Excerpted passage >>
======

Fannie Mae See Federal National Mortgage Association.

Fannie May A trademark for a brand of candy. 

farther, further Farther refers to physical distance: He walked farther into the woods. Further refers to an extension of time or degree: She will look further into the mystery

fulsome It means disgustingly excessive. Do not use to mean lavish, profuse. 

[“F” is also home to a host of confused pairs and the stylebook makes sure we understand the usage difference between “fewer” and “less;” “figuratively” and “literally;” and “flaunt” and “flout;” and “flounder” and “founder;” and “forgo” and “forego.” It is a minefield of potential oopses.]

 

G

gamut, gantlet, gauntlet A gamut is a scale or notes of any complete range or extent. A gantlet is a flogging ordeal, literally or figuratively. A gauntlet is a glove. To throw down the gauntlet means to issue a challenge. To take up the gauntlet means to accept a challenge.

======

Records supplied >>
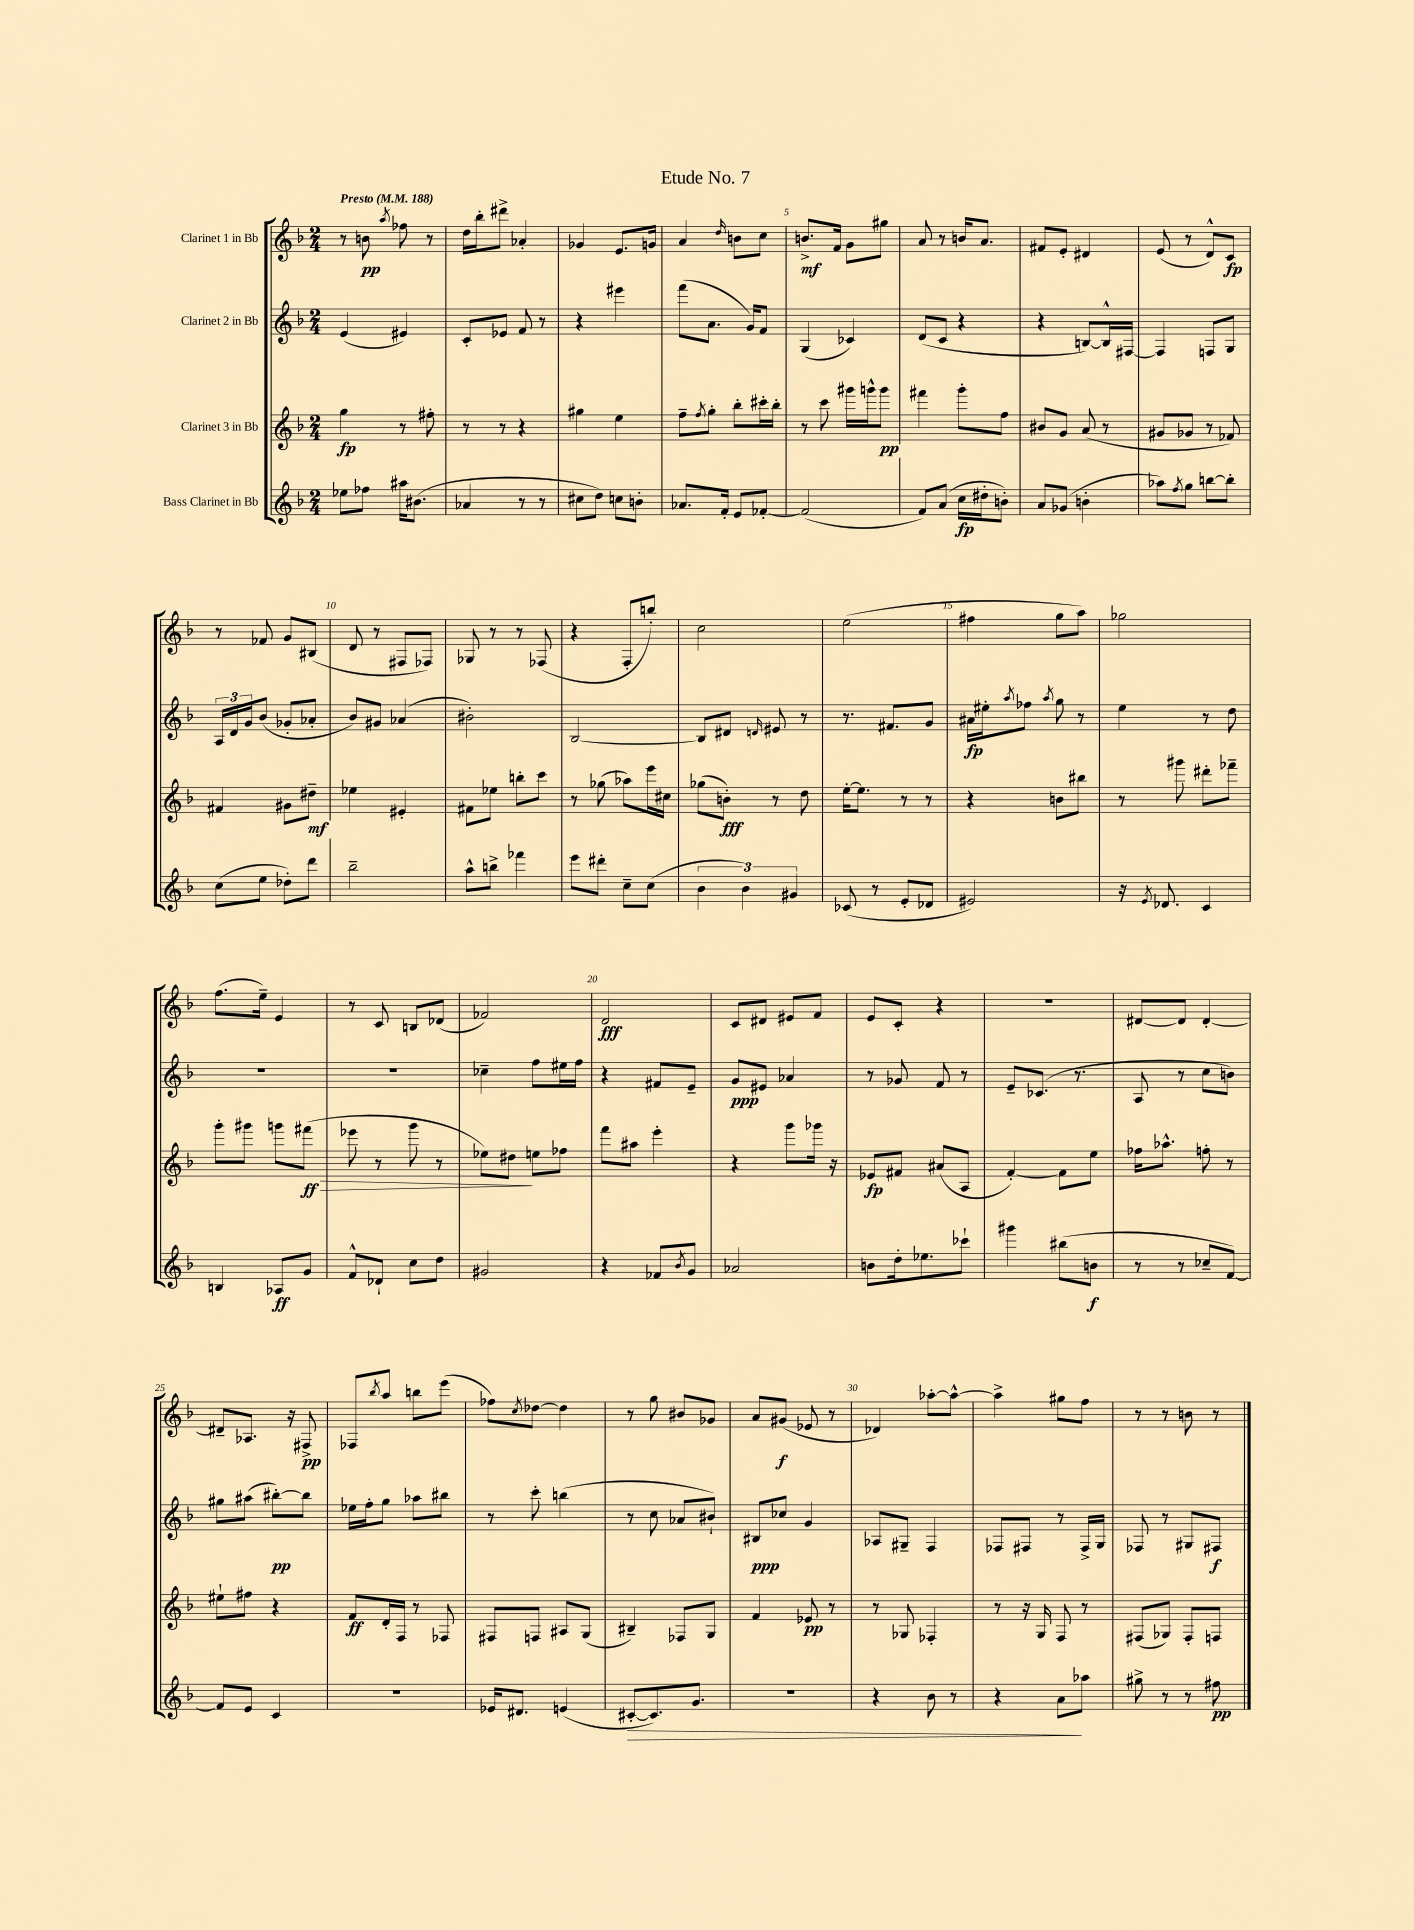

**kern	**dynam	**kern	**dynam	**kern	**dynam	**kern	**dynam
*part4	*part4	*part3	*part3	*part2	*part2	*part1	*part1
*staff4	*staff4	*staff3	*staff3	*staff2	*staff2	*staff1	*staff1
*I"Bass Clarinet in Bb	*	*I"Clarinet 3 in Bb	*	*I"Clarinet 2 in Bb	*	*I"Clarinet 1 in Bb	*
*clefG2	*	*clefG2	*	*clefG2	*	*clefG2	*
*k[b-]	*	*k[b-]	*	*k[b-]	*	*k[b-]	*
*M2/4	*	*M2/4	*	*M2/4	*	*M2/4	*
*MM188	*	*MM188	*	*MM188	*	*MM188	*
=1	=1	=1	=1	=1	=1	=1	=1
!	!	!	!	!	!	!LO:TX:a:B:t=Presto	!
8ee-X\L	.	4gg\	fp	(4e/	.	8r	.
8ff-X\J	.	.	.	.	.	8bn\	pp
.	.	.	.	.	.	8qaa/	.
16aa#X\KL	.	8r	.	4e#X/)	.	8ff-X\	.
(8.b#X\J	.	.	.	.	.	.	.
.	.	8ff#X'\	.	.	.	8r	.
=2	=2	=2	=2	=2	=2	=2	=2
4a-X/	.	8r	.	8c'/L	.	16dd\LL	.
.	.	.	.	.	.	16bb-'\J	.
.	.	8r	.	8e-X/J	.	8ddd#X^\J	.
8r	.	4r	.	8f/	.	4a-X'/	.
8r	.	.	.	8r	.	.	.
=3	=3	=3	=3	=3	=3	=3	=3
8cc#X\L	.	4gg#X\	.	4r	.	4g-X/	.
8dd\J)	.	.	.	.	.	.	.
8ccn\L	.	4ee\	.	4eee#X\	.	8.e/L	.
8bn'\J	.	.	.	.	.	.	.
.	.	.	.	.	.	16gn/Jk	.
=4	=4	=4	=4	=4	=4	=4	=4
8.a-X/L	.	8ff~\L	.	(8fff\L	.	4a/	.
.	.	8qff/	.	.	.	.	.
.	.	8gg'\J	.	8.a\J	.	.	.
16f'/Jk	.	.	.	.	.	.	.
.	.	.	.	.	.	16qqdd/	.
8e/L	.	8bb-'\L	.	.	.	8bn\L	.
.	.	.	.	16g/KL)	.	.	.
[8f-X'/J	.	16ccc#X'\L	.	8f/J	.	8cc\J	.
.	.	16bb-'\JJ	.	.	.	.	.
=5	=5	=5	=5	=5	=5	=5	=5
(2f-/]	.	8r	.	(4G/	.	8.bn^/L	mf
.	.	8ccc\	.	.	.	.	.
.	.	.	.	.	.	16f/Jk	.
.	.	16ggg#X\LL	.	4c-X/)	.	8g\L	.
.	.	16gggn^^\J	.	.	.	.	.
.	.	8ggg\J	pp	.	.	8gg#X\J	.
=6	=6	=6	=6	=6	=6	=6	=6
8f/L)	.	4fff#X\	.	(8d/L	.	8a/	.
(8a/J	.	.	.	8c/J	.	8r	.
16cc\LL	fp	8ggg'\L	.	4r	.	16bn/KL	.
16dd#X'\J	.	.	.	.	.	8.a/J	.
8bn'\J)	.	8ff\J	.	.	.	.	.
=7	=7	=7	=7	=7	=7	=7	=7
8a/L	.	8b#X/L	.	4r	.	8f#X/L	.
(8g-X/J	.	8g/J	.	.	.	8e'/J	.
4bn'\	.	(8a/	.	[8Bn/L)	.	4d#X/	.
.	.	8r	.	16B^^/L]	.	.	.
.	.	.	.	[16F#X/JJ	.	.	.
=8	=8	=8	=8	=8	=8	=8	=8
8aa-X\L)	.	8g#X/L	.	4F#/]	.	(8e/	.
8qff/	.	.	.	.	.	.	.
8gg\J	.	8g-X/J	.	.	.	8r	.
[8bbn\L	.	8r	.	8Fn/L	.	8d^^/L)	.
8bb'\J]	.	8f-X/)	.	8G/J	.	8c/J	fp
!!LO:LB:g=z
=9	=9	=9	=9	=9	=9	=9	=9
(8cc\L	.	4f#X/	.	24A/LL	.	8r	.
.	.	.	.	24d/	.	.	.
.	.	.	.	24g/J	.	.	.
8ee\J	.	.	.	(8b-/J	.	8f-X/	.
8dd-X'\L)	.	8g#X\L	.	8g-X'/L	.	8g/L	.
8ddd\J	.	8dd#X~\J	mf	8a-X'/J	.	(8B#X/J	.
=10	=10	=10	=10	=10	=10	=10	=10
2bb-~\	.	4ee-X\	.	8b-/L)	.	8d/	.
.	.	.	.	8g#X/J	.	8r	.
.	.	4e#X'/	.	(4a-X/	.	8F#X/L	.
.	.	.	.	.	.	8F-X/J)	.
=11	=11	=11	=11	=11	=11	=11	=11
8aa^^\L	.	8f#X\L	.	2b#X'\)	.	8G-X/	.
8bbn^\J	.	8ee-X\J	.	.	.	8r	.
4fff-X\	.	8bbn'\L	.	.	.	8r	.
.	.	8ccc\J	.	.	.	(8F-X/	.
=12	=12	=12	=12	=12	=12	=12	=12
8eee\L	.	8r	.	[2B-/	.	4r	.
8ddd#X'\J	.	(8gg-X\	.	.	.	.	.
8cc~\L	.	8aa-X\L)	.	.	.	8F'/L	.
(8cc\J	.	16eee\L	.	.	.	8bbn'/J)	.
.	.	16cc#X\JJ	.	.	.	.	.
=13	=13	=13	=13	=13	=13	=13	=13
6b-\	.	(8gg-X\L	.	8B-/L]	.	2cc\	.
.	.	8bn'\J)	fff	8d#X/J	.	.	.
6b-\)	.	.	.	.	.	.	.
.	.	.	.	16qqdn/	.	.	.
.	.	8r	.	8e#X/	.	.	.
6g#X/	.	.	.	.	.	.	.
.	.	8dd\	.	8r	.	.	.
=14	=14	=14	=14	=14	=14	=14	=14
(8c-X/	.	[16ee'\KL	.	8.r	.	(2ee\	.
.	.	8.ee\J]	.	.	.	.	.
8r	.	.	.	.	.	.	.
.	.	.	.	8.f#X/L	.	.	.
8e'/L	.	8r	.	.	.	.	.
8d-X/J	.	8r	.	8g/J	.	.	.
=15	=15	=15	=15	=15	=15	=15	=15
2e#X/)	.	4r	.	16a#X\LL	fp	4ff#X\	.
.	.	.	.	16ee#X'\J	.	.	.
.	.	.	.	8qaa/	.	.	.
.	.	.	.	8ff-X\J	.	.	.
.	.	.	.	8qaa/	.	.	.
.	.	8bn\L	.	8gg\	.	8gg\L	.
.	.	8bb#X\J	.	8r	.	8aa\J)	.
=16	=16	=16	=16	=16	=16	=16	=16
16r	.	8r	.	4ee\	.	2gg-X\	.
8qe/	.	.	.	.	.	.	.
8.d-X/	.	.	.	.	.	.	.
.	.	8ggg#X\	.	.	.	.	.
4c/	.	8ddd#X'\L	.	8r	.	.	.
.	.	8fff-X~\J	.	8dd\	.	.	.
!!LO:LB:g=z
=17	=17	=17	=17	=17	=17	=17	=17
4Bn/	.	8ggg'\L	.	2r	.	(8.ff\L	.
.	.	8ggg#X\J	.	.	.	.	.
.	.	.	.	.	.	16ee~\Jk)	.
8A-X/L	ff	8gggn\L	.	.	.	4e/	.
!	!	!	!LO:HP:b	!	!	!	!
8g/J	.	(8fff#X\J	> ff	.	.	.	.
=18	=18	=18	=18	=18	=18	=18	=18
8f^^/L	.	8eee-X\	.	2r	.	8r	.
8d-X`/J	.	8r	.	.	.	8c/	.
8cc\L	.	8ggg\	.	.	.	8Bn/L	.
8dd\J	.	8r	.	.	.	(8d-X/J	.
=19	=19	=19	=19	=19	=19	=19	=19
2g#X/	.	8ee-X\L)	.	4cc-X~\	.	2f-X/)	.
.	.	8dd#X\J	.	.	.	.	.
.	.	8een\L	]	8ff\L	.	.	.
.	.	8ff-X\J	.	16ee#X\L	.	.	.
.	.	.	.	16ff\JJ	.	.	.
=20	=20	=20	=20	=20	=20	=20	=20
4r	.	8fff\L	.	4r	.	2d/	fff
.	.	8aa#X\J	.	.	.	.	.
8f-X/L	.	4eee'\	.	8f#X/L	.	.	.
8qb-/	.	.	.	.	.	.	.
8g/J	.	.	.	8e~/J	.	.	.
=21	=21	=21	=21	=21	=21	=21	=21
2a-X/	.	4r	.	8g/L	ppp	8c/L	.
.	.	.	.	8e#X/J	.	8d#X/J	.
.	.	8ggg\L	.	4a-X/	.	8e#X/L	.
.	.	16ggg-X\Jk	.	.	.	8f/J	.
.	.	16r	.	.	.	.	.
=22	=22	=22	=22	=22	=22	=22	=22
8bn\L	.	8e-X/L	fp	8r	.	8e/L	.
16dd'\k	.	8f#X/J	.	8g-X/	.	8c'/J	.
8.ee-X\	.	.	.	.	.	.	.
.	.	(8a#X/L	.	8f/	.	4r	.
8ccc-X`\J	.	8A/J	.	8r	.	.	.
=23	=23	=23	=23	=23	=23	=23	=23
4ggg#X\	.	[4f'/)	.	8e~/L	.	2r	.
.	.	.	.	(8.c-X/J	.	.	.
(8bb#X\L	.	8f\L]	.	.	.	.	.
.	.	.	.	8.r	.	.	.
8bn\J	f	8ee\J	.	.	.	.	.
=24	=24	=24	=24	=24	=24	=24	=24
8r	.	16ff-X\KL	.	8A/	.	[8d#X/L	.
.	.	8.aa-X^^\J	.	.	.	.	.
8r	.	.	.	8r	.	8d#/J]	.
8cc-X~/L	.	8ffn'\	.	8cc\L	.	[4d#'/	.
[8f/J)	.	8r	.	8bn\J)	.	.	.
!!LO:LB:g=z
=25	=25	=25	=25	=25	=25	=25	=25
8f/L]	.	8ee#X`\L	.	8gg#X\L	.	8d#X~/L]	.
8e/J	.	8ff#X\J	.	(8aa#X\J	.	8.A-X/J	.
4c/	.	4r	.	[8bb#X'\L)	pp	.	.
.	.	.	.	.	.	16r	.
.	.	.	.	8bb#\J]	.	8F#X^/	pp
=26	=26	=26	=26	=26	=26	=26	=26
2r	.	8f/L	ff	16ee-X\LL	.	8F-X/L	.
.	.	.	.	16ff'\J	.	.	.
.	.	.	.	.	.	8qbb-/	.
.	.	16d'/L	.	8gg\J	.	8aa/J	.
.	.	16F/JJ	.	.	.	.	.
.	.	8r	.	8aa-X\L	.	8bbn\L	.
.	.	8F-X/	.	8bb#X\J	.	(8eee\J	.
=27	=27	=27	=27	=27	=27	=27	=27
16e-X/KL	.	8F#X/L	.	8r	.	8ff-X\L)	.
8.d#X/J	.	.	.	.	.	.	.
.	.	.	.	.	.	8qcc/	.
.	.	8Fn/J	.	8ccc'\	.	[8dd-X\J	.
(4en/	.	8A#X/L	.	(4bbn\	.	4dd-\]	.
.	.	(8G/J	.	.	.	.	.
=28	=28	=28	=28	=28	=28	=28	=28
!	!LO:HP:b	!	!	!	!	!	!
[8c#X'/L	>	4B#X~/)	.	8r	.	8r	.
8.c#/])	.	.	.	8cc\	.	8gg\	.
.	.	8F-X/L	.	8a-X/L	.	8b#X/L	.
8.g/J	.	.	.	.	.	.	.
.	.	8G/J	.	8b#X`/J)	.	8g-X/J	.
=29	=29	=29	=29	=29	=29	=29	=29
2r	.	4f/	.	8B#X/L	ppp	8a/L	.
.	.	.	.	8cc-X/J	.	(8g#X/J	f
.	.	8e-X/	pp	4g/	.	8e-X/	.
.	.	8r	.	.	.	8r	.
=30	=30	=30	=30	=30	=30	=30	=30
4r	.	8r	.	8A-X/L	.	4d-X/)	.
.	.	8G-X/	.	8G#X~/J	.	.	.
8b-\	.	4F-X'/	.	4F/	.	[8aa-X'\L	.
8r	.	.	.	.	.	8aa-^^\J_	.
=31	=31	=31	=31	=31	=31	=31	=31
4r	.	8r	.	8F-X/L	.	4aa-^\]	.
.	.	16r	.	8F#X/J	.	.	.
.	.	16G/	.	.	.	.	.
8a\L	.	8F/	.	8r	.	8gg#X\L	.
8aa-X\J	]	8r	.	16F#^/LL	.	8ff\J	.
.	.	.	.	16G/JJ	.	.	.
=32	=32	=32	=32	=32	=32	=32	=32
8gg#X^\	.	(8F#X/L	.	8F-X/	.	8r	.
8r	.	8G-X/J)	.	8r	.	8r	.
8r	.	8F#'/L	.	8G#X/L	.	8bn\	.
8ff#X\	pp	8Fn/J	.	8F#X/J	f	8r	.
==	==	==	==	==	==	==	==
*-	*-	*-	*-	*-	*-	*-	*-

======

Stated problem 1 >>
Answer these from the stylebook excerpt:
(a) What is Fannie May?
(b) What does "fulsome" mean?
(c) What does it mean to take up the gauntlet?
Stated problem 2 >> Reproduce word for word the part of the stylebook excerpt that begins with "farther, further Farther" and ends after "mean lavish, profuse.".
Stated problem 3 >>
Does each statement agree with the stylebook excerpt? Answer yes or no, quoting the words that decide it.
(a) Farther refers to an extension of time or degree.
(b) A gantlet is a glove.
(c) Fulsome should not be used to mean lavish.

Full answer 1 >>
(a) A trademark for a brand of candy.
(b) Disgustingly excessive.
(c) To accept a challenge.

Full answer 2 >>
farther, further Farther refers to physical distance: He walked farther into the woods. Further refers to an extension of time or degree: She will look further into the mystery

fulsome It means disgustingly excessive. Do not use to mean lavish, profuse.

Full answer 3 >>
(a) No: "Farther refers to physical distance"
(b) No: "A gantlet is a flogging ordeal, literally or figuratively."
(c) Yes: "Do not use to mean lavish, profuse."